Starting a Saltwater Aquarium: A Beginner's Honest Guide
I put off saltwater for years because everyone told me it was hard and expensive. They were half right. It costs more than freshwater and asks for more patience, but the day-to-day is not the dark art people make it out to be. If you can keep a freshwater tank stable, you can keep a saltwater one. Here is what I wish someone had told me before I started.
Saltwater is less forgiving, so go bigger
Counterintuitive but true: a bigger marine tank is easier than a small one. More water means more stable temperature, salinity, and chemistry, and reef fish hate sudden swings. A 20-gallon (about 75 litres) is a sensible floor for a first tank, and a 40-gallon (around 150 litres) is genuinely easier to keep stable. Nano reefs are gorgeous but unforgiving, so they are not where I would start.
The other big difference is the gear. You will want a decent protein skimmer, good flow, quality salt mix, and live rock for biological filtration. None of it is exotic, but it adds up, so budget honestly before you buy livestock.
Cycle first, and stock very slowly
Everything from the freshwater world still applies, just with less margin. Cycle the tank fully before any fish go in (see how to cycle a new aquarium; the principle is identical). Then stock painfully slowly. One or two small fish, then weeks of patience while you test the water, then the next. Reef tanks punish impatience harder than freshwater does.
The best beginner reef fish
Start with the hardy, peaceful crowd. These are the fish I happily recommend to a first-time marine keeper:
- Ocellaris clownfish. The real "Nemo," and the best starter marine fish there is. Tough, full of character, and happy as a single fish or a bonded pair.
- Green chromis. One of the few marine fish that genuinely shoals. Keep an odd-numbered group of five or more.
- Royal gramma. A stunning purple-and-gold fish that guards a favourite cave and otherwise minds its own business.

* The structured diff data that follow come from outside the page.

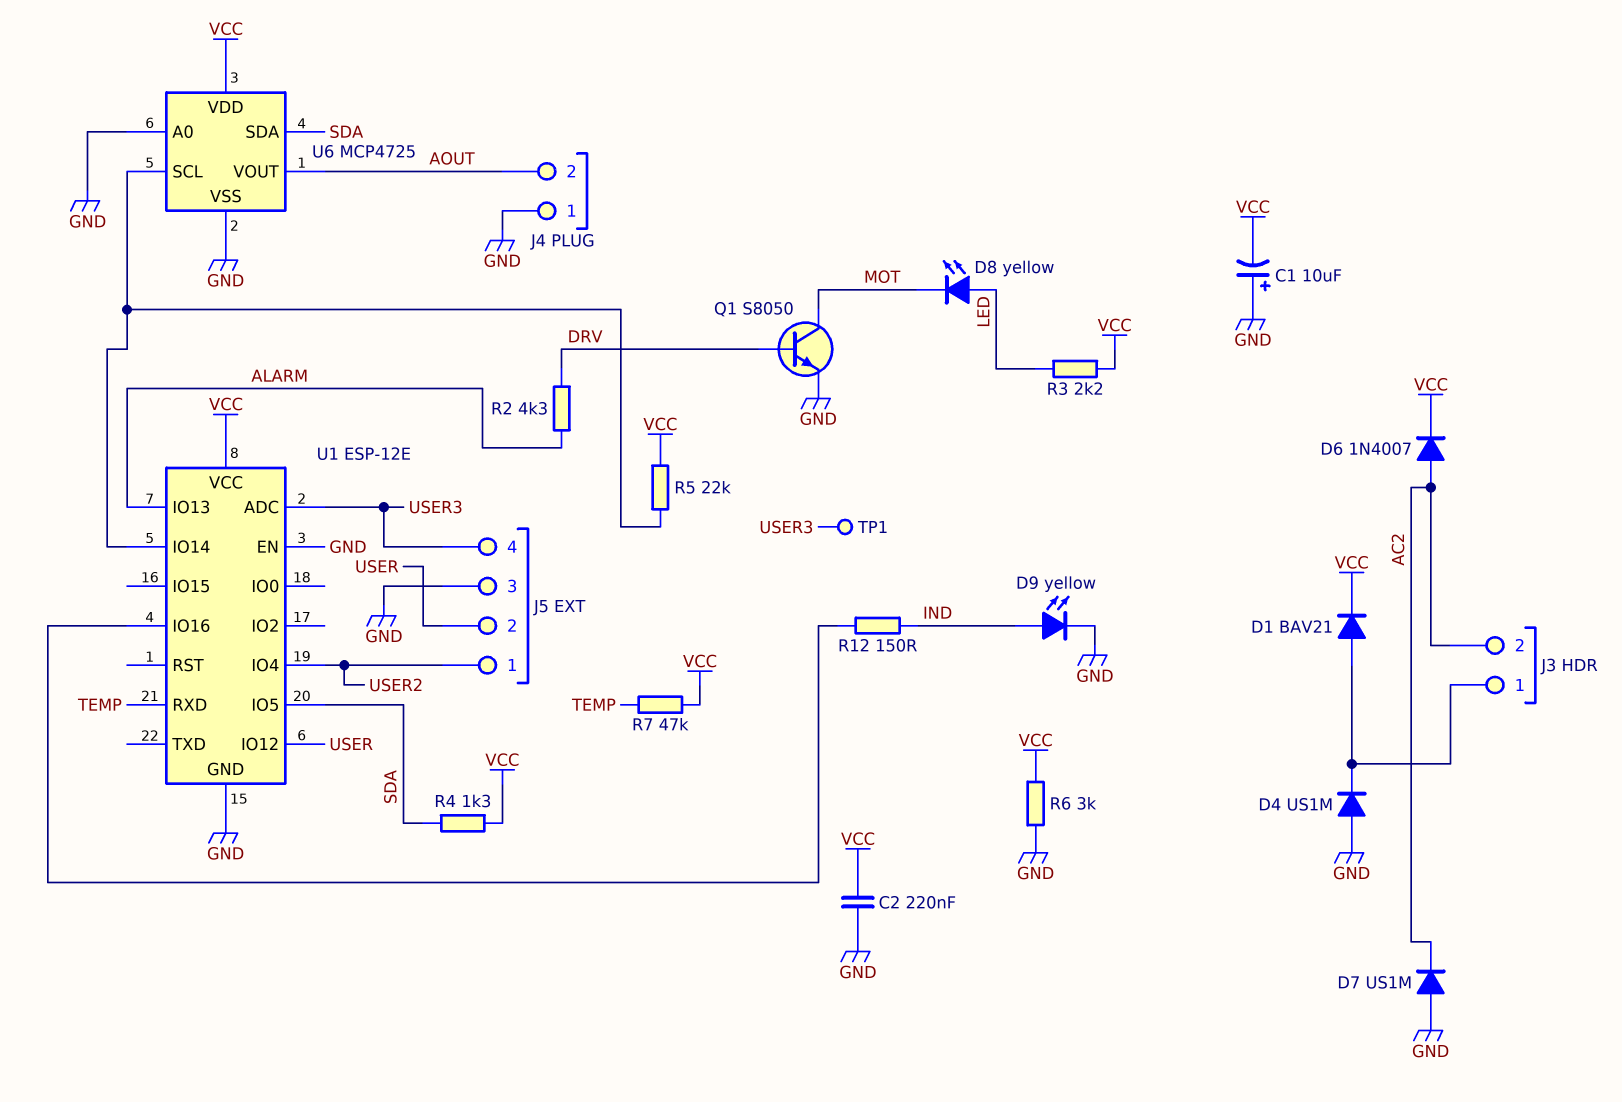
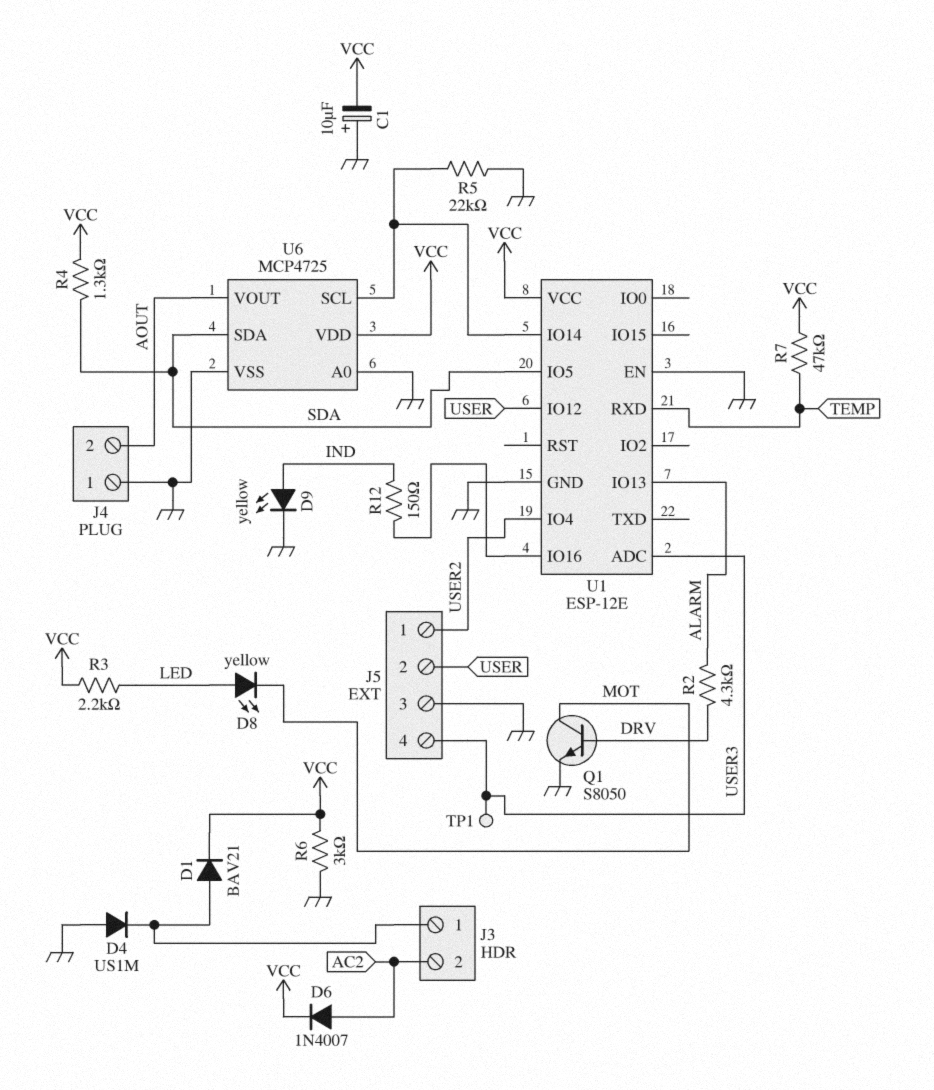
C2: 220nF (GND, VCC) -> none
D7: diode US1M (A GND, K AC2) -> none
R5: 22k (U1/IO14, VCC) -> 22k (GND, U1/IO14)

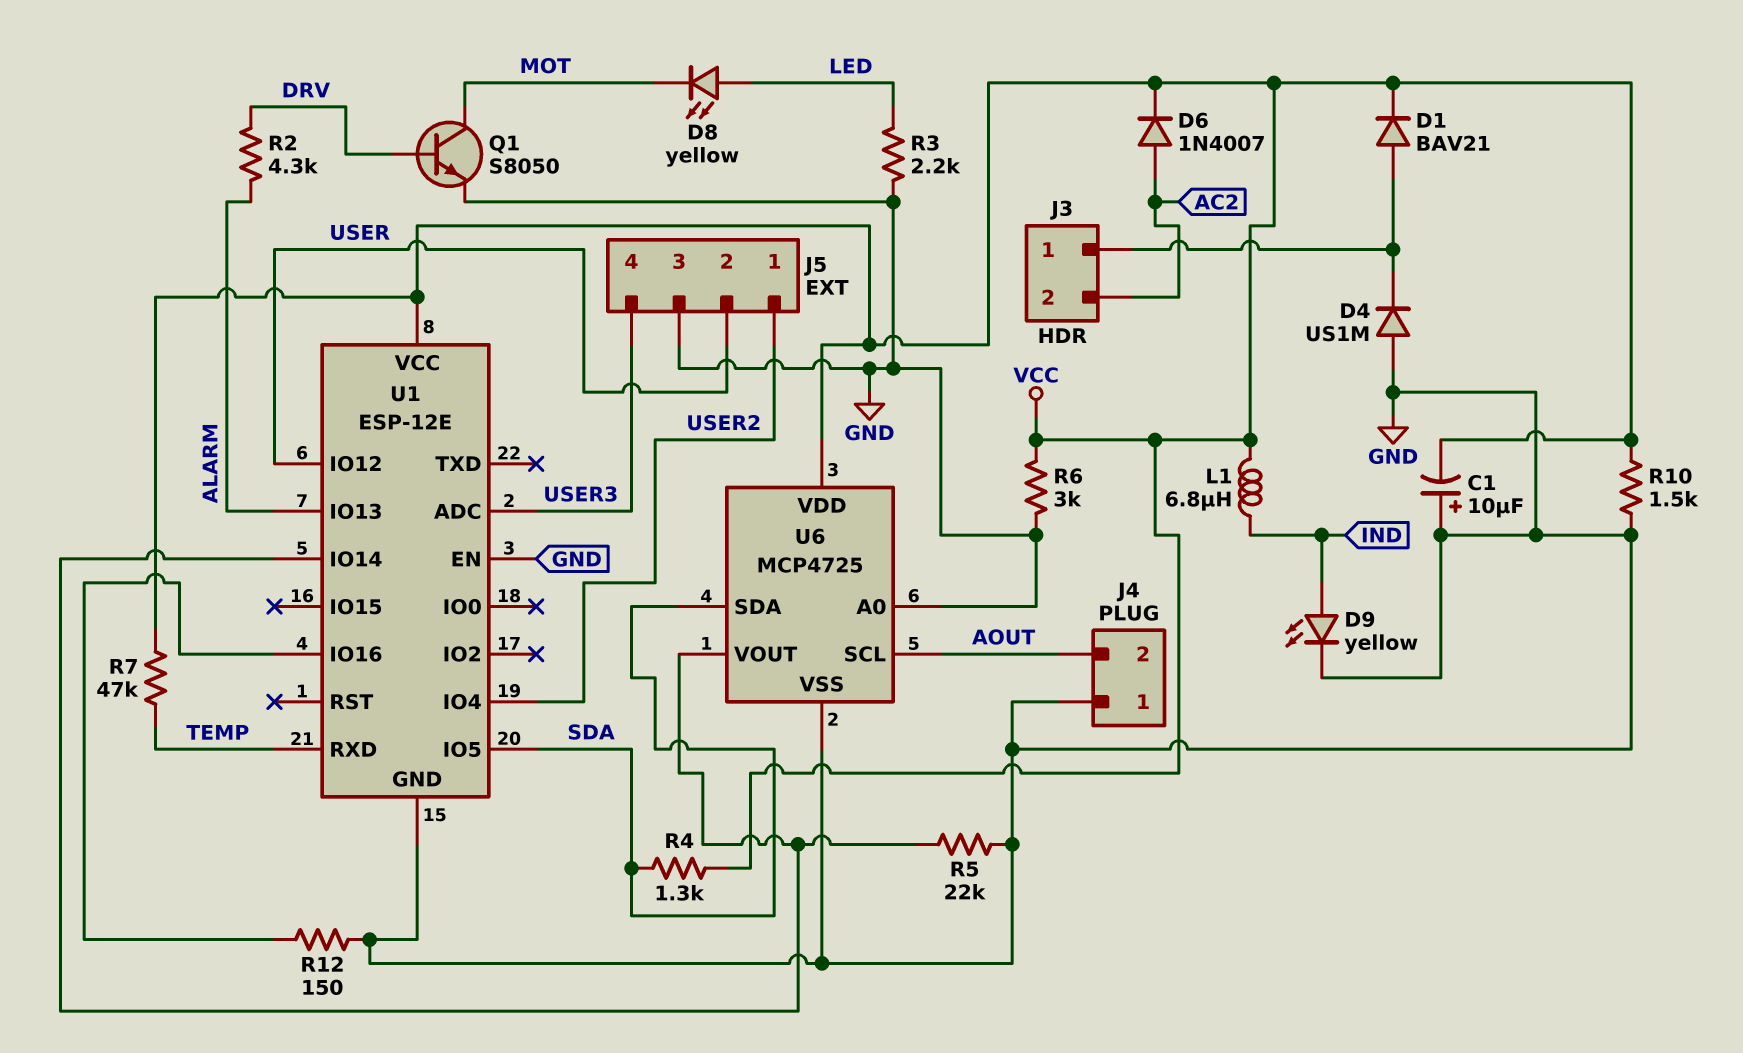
L1: none -> 6.8uH (IND, VCC)
R3: 2.2k (LED, VCC) -> 2.2k (GND, LED)
R10: none -> 1.5k (GND, VCC)
R12: 150 (IND, U1/IO16) -> 150 (GND, U1/IO16)
TP1: test point (USER3) -> none
U6 pin SCL: U1/IO14 -> AOUT
U6 pin VOUT: AOUT -> U1/IO14

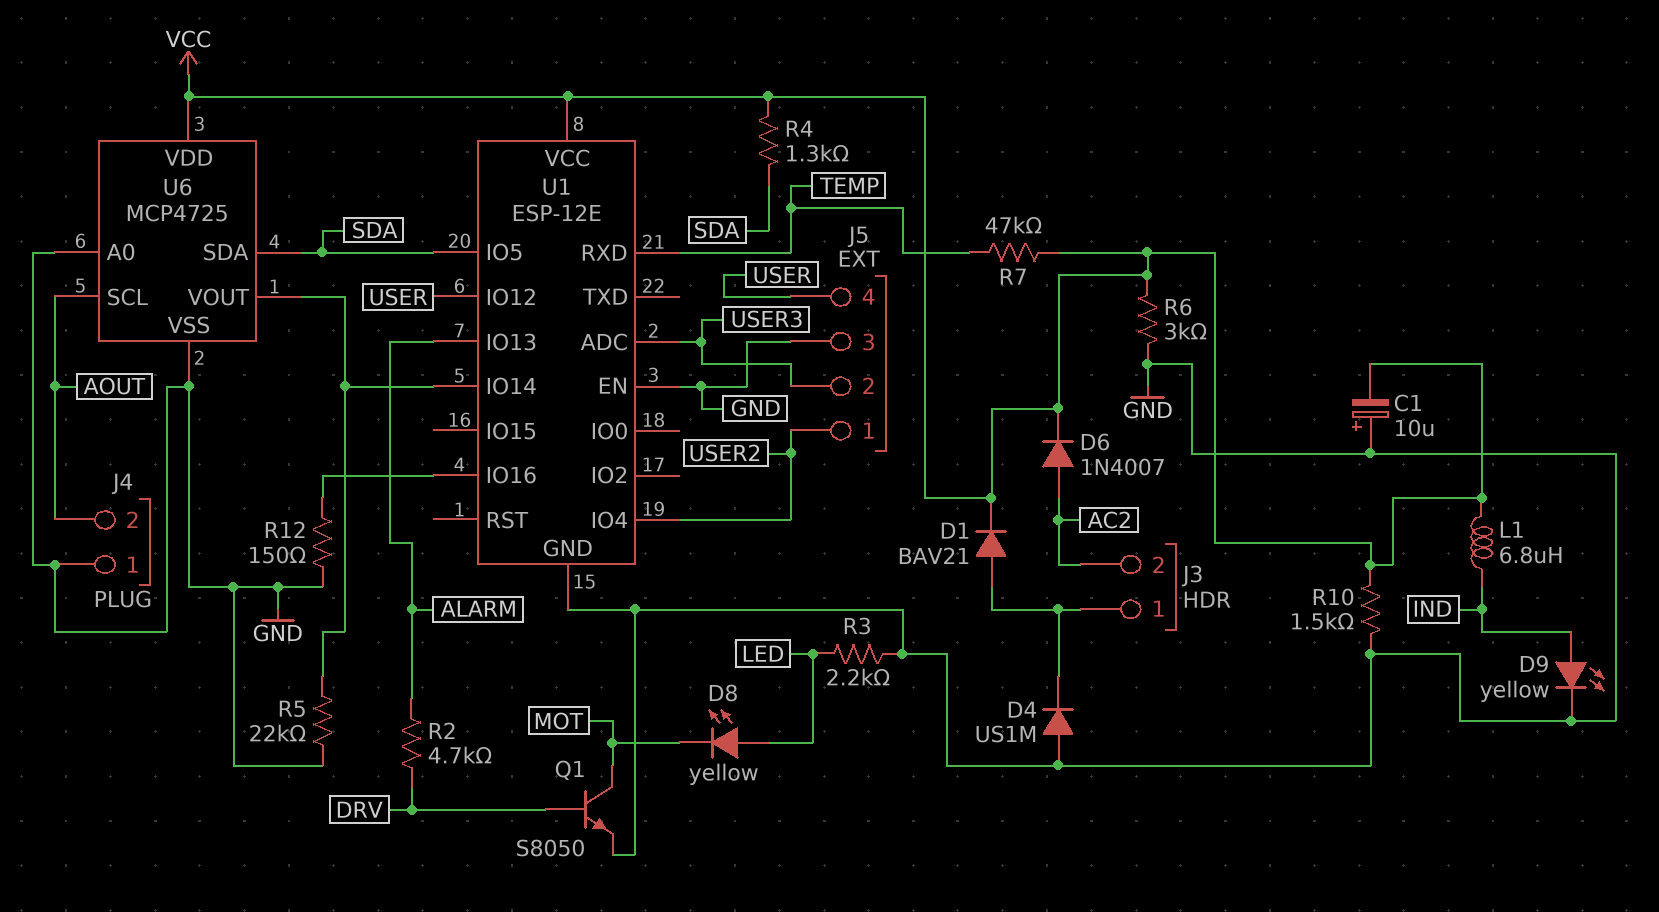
J5 pin 2: USER -> USER3
J5 pin 4: USER3 -> USER
R2: 4.3k (ALARM, DRV) -> 4.7k (ALARM, DRV)

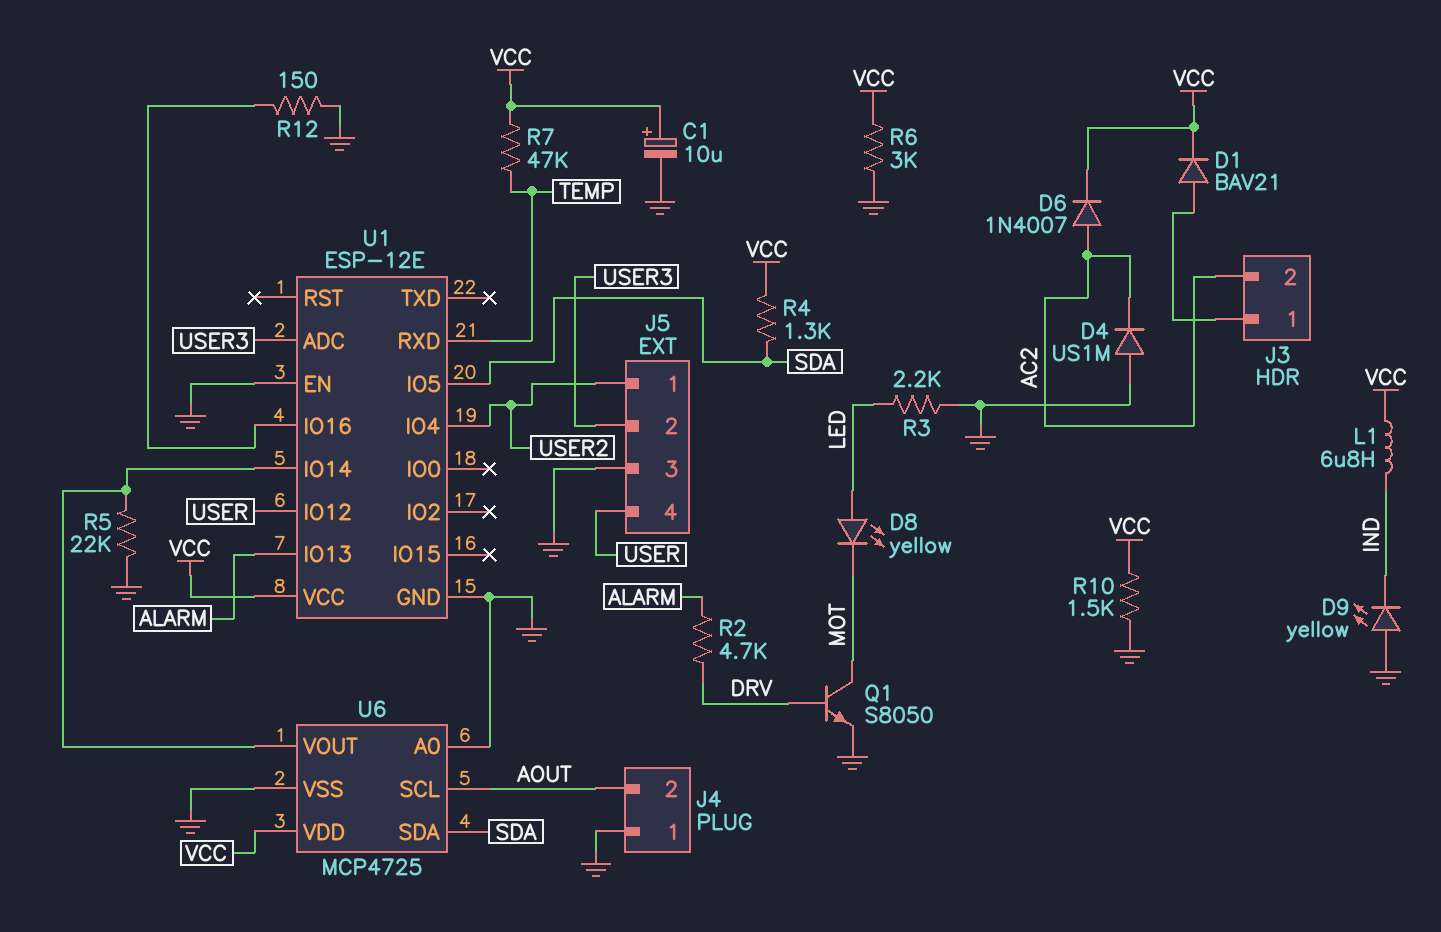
C1: 10uF (plus GND, minus VCC) -> 10uF (plus VCC, minus GND)
D4: diode US1M (A GND, K J3/1) -> diode US1M (A GND, K AC2)
D9: LED yellow (A IND, K GND) -> LED yellow (A GND, K IND)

- Firefish goby. Peaceful and elegant, though a bit shy. Keep a tight lid, because they jump when startled.
- Banggai cardinalfish. Slow, graceful, and easy. A lovely calm choice for a small reef.
A couple of cleaner inverts round things out nicely. A skunk cleaner shrimp sets up a cleaning station and picks parasites off your fish, and it is endlessly fun to watch.
Fish to wait on
Some popular marine fish are sold to beginners but really should not be:
- Tangs, including the blue tang, grow large, swim constantly, and need a big, mature tank. Save them for later.
- Mandarin dragonets are jaw-droppingly beautiful and starve in a young tank, because they only eat live copepods. They need an established system with a thriving pod population.
- Damselfish are cheap and hardy but turn into tiny terrorists as they mature, bullying everything you add afterward.
Let the tool do the maths
Marine stocking is held to a more conservative standard than freshwater, because reef tanks are less forgiving and the fish are pricier. Fish That Fit bakes that in. Switch the water type to Saltwater, set your tank size (in gallons or litres), and add the fish you are considering. It will flag aggressive pairings, fish that outgrow your tank, and a bioload that is creeping too high, before any of it costs you a fish.
Saltwater is a step up, not a leap. Pick a sensible tank size, buy good gear once, stock slowly with hardy beginner fish, and you'll find it is far more approachable than its reputation suggests. My first clownfish is still going strong years later, and I have never looked back.